__EXERCISE__: Repeat the data that follows exactly, starting at the line with "Traditional taxi services with variable" and ending at the line with "electricity sector as", and leave out every picture.

Dataset entries
◇ ◇ ◇ ◇

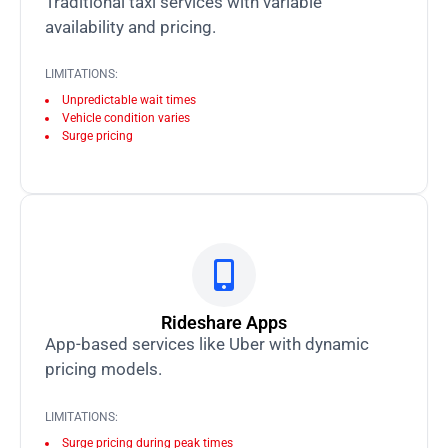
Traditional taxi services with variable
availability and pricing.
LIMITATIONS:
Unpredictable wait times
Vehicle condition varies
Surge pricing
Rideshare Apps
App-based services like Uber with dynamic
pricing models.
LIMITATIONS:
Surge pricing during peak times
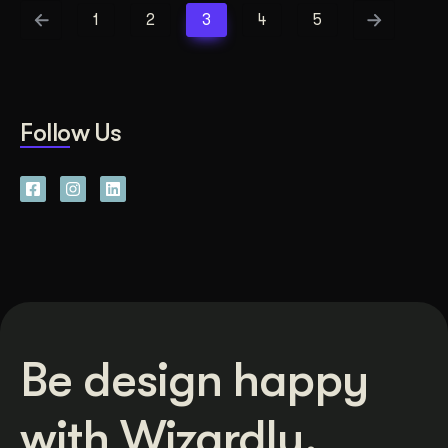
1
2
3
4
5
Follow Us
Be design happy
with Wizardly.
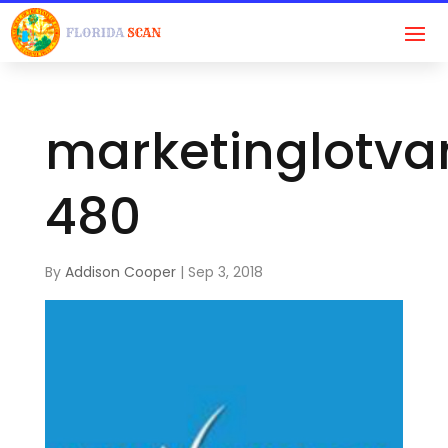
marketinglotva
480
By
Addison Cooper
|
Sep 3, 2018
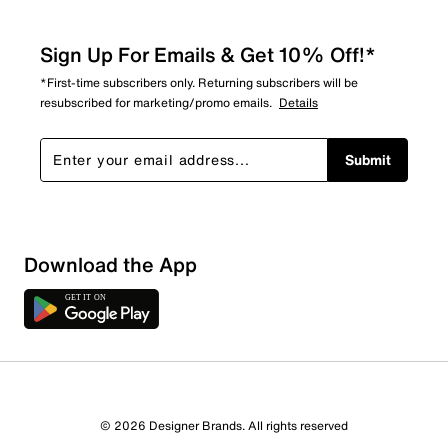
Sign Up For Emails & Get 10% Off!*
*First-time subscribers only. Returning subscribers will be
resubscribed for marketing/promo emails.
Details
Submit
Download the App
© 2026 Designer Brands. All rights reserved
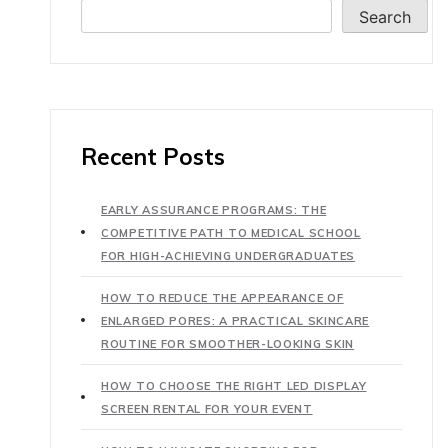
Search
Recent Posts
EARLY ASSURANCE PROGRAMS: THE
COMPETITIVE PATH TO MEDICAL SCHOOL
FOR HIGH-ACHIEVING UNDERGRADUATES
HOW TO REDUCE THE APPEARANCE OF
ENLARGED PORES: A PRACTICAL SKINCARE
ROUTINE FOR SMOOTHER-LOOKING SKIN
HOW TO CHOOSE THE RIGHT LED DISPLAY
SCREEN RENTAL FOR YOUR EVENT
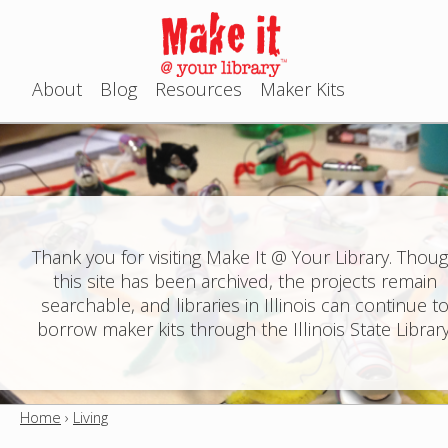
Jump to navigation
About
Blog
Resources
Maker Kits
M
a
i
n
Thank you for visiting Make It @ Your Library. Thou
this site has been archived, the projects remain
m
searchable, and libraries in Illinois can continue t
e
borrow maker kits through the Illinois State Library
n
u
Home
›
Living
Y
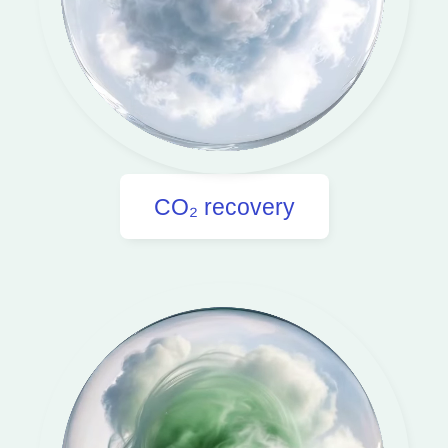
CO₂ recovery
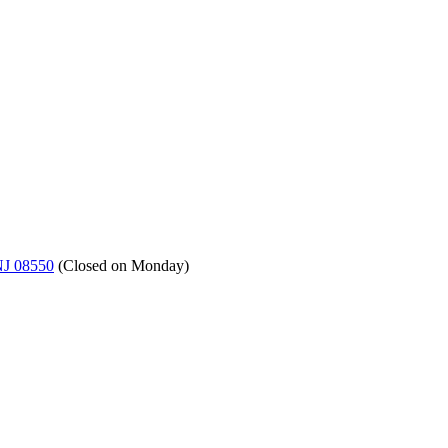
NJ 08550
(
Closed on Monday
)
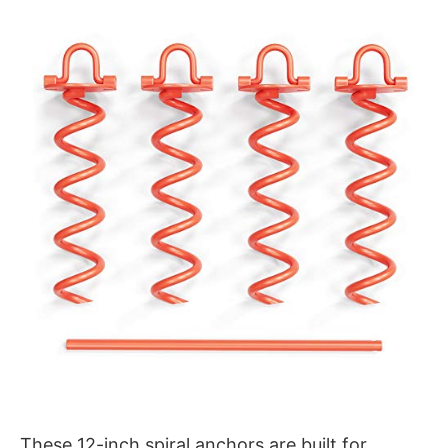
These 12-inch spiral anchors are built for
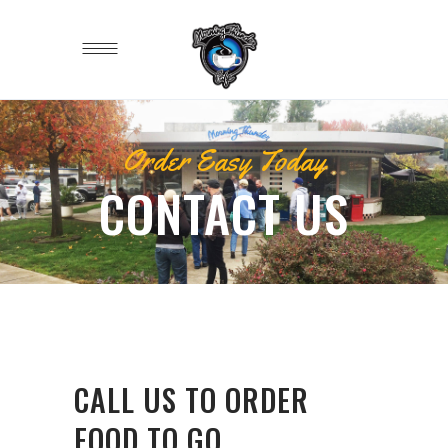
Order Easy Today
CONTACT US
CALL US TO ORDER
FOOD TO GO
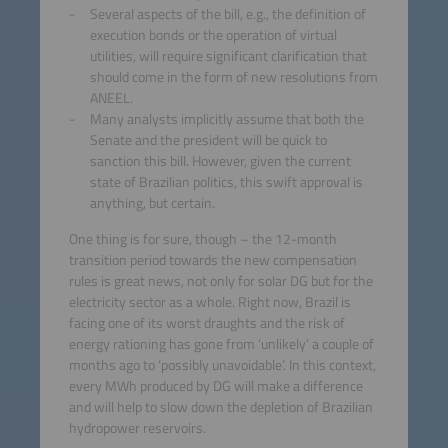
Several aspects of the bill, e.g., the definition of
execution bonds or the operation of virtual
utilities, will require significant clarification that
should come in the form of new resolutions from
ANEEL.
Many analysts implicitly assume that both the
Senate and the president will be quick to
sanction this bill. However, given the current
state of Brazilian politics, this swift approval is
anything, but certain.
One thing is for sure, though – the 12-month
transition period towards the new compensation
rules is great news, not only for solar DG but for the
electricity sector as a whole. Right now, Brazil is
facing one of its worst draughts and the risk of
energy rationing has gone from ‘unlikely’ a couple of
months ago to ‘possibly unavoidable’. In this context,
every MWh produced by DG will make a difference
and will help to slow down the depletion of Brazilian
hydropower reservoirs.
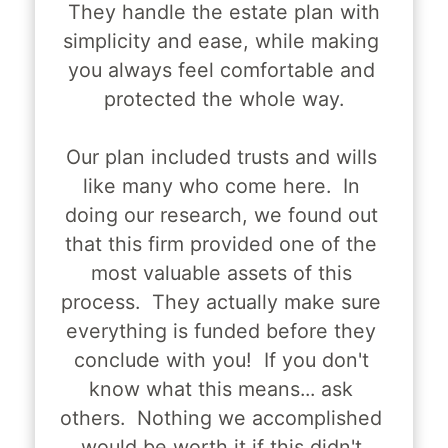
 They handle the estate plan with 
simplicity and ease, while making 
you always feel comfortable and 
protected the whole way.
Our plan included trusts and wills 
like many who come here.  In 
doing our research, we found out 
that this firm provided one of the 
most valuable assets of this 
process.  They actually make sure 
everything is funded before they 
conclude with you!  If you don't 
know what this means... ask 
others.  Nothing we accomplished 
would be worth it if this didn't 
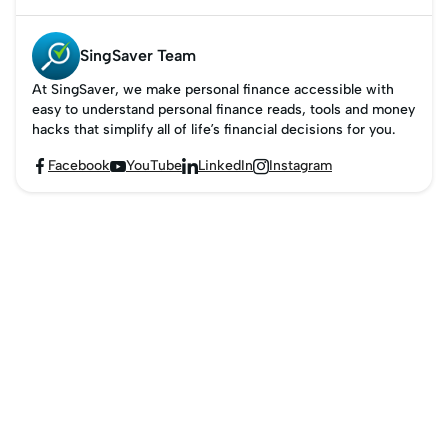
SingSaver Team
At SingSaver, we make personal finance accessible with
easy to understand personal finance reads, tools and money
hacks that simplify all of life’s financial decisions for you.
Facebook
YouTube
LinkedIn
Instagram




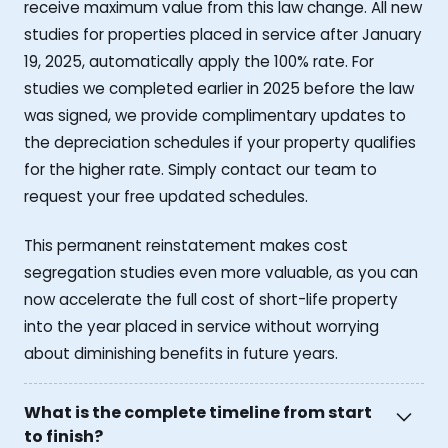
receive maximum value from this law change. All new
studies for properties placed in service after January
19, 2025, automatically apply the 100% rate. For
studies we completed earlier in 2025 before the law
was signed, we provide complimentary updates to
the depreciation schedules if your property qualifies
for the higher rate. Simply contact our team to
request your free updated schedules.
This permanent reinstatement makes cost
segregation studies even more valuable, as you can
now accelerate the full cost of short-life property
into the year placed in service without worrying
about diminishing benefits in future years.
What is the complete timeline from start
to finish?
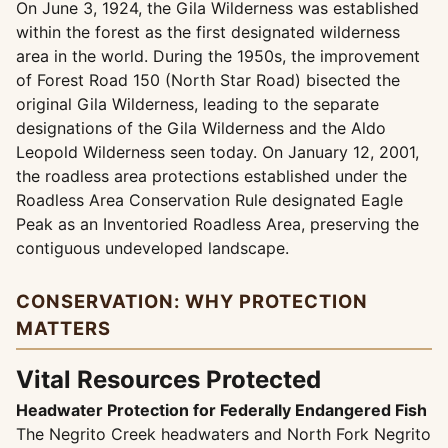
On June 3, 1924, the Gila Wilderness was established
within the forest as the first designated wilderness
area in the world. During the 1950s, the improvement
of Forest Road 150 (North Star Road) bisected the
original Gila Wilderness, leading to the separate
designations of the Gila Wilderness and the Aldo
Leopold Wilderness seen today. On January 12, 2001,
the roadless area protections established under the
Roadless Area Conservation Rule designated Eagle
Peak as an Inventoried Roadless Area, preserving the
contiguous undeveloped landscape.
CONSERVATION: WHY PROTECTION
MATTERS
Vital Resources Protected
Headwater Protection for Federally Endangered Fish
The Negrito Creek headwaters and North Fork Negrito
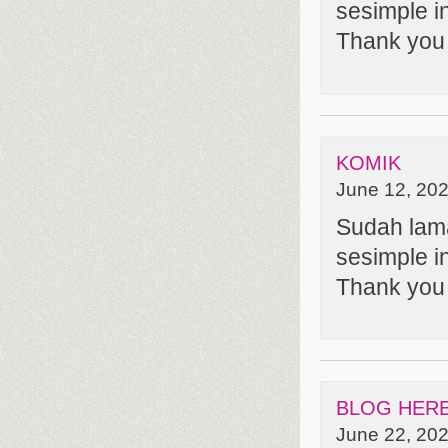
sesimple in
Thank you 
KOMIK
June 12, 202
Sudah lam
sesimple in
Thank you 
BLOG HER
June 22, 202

◇ ◇ ◇ ◇

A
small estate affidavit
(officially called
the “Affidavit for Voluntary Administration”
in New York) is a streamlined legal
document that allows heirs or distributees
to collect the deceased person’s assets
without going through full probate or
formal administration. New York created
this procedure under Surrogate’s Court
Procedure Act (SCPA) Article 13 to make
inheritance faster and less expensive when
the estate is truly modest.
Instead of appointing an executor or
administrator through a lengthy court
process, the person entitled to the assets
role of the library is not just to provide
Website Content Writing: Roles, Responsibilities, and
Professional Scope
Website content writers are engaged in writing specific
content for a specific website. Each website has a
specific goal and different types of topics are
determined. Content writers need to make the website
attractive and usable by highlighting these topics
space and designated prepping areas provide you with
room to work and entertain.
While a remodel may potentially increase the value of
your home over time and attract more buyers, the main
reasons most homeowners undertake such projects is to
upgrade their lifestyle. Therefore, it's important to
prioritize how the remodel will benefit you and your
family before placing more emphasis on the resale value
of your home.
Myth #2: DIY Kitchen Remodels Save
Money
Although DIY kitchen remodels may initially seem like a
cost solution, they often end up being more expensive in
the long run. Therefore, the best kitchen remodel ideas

◇ ◇ ◇ ◇

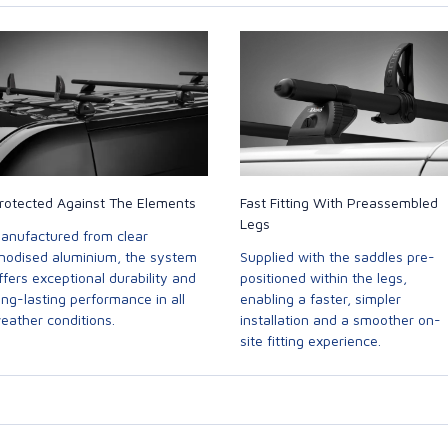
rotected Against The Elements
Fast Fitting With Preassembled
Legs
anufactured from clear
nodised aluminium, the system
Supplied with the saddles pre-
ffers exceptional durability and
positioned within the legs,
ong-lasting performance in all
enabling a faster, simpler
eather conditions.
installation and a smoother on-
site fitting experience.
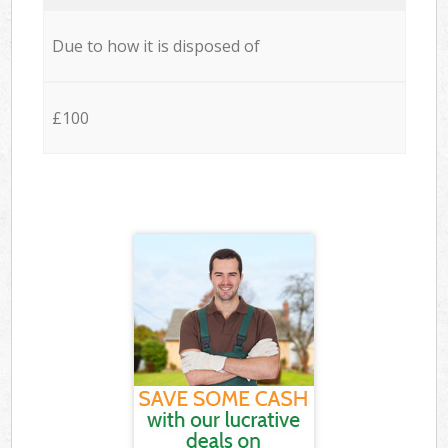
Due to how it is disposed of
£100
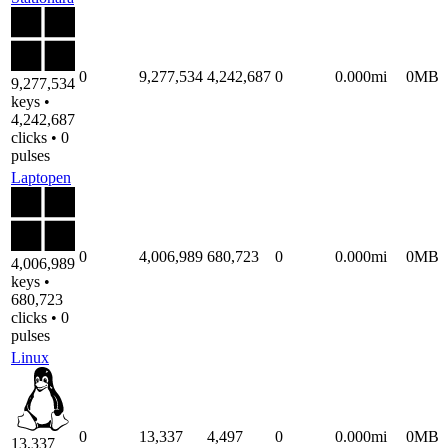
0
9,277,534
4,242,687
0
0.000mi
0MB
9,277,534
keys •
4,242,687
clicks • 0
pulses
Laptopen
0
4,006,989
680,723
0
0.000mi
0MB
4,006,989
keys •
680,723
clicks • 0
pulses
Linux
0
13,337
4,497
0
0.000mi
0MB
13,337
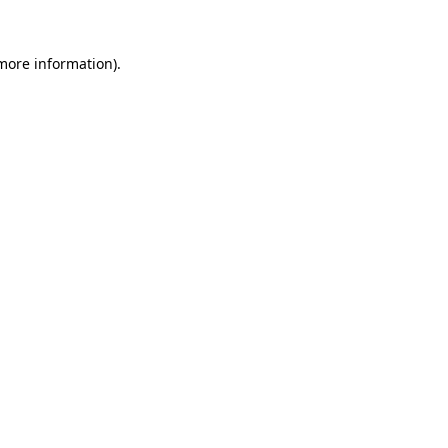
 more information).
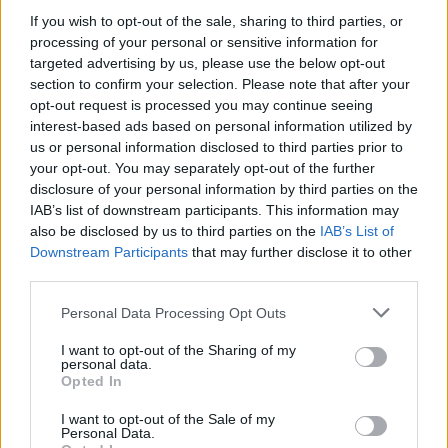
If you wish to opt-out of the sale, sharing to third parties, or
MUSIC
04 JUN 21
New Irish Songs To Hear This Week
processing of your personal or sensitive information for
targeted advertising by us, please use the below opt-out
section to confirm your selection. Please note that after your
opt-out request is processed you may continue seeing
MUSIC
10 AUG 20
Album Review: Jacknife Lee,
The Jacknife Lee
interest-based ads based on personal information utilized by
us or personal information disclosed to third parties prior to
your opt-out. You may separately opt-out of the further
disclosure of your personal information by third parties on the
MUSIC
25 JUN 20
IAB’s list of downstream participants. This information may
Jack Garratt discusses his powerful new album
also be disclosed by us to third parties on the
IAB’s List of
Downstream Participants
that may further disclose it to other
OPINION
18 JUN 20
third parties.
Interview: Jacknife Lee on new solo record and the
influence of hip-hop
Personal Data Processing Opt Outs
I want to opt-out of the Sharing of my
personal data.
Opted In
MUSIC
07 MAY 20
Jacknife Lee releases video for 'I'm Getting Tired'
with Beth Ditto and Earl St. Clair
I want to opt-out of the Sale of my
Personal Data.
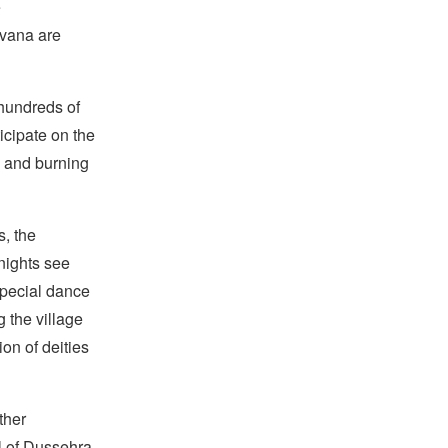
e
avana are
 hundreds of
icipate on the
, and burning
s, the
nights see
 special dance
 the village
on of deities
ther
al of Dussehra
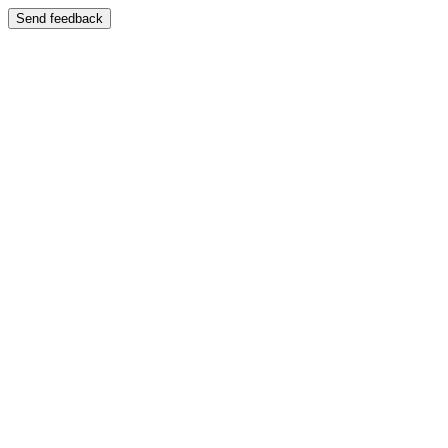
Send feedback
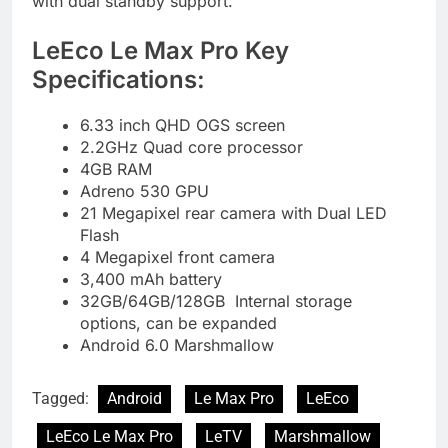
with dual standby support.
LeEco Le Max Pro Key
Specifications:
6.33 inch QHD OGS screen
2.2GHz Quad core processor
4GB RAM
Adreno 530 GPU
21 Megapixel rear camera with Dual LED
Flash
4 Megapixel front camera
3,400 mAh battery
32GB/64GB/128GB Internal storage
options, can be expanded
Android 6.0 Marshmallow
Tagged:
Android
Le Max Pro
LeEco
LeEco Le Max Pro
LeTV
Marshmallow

◇ ◇ ◇ ◇

__WRITTEN ANSWER__:
Traditional taxi services with variable
availability and pricing.
LIMITATIONS:
Unpredictable wait times
Vehicle condition varies
Surge pricing
Rideshare Apps
App-based services like Uber with dynamic
pricing models.
LIMITATIONS:
Surge pricing during peak times
1
2
3
4
5
Follow Us
Be design happy
with Wizardly.
marketinglotva
480
By
Addison Cooper
|
Sep 3, 2018
Sign Up For Emails & Get 10% Off!*
*First-time subscribers only. Returning subscribers will be
resubscribed for marketing/promo emails.
Details
Submit
Download the App
© 2026 Designer Brands. All rights reserved
Search
Recent Posts
EARLY ASSURANCE PROGRAMS: THE
COMPETITIVE PATH TO MEDICAL SCHOOL
FOR HIGH-ACHIEVING UNDERGRADUATES
HOW TO REDUCE THE APPEARANCE OF
ENLARGED PORES: A PRACTICAL SKINCARE
ROUTINE FOR SMOOTHER-LOOKING SKIN
HOW TO CHOOSE THE RIGHT LED DISPLAY
SCREEN RENTAL FOR YOUR EVENT
Jump to navigation
About
Blog
Resources
Maker Kits
M
a
i
n
Thank you for visiting Make It @ Your Library. Thou
this site has been archived, the projects remain
m
searchable, and libraries in Illinois can continue t
e
borrow maker kits through the Illinois State Library
n
u
Home
›
Living
Y
CO₂ recovery
NJ 08550
(
Closed on Monday
)
These 12-inch spiral anchors are built for
Order Easy Today
CONTACT US
CALL US TO ORDER
FOOD TO GO
Several aspects of the bill, e.g., the definition of
execution bonds or the operation of virtual
utilities, will require significant clarification that
should come in the form of new resolutions from
ANEEL.
Many analysts implicitly assume that both the
Senate and the president will be quick to
sanction this bill. However, given the current
state of Brazilian politics, this swift approval is
anything, but certain.
One thing is for sure, though – the 12-month
transition period towards the new compensation
rules is great news, not only for solar DG but for the
electricity sector as a whole. Right now, Brazil is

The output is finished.